PASSAGE FOR REVIEW:
- Opening Delimiter -

Chester County organizations support school supply drive

With just a few weeks to go before the first yellow buses take to the streets and the first bells ring, back-to-school shopping is kicking into gear, and that includes school supplies. Many local organizations and businesses in Chester County are serving as drop-off sites for school supplies, so people can donate anywhere that may be convenient.

Lauren Medlin, director of the Arts Council of Chester, said this is the first year the council has participated. “We feel that it’s a great thing for the community and we want to help out and we do have a lot of children who come to our art classes,” she said. She said spending time with the kids that attend Chester County schools, either through art classes or other partnerships in the district, really makes the council want to support area children.

“We know things are needed in the schools and being involved with them just makes us want to support them even more,” she said. Katherine Cummings knows firsthand how expensive purchasing school supplies can be . Her children attend a year-round school and she already had to do her school supply shopping.

- Closing Delimiter -

TASKS AND EXERCISES:
1 - In the school supply drive article, what position does Lauren Medlin hold?
2 - Set down everything in the school supply drive article from "With just a" down to "support area children.".
3 - According to the school supply drive article, why are many local organizations and businesses in Chester County serving as drop-off sites for school supplies?

INFORMATION SHOWN:
- Opening Delimiter -

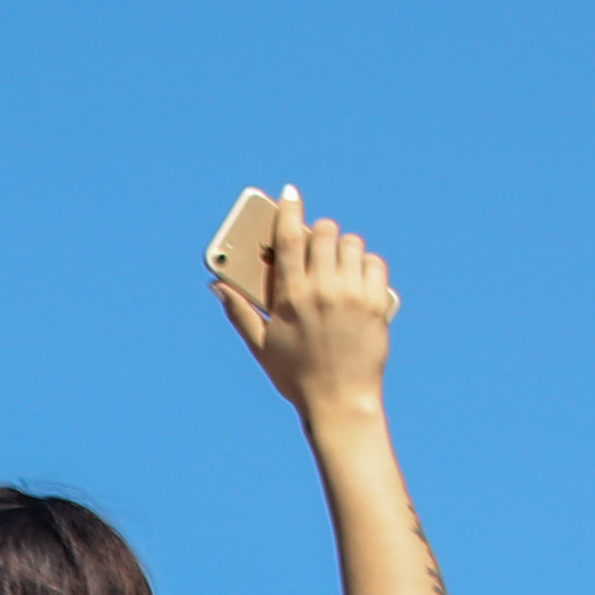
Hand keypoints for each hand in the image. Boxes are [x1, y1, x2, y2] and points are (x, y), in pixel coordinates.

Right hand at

- Closing Delimiter -

ANSWERS BELOW:
1 - She is director of the Arts Council of Chester.

2 -
With just a few weeks to go before the first yellow buses take to the streets and the first bells ring, back-to-school shopping is kicking into gear, and that includes school supplies. Many local organizations and businesses in Chester County are serving as drop-off sites for school supplies, so people can donate anywhere that may be convenient.

Lauren Medlin, director of the Arts Council of Chester, said this is the first year the council has participated. “We feel that it’s a great thing for the community and we want to help out and we do have a lot of children who come to our art classes,” she said. She said spending time with the kids that attend Chester County schools, either through art classes or other partnerships in the district, really makes the council want to support area children.

3 - They serve as drop-off sites so that people can donate school supplies at whatever location is convenient for them.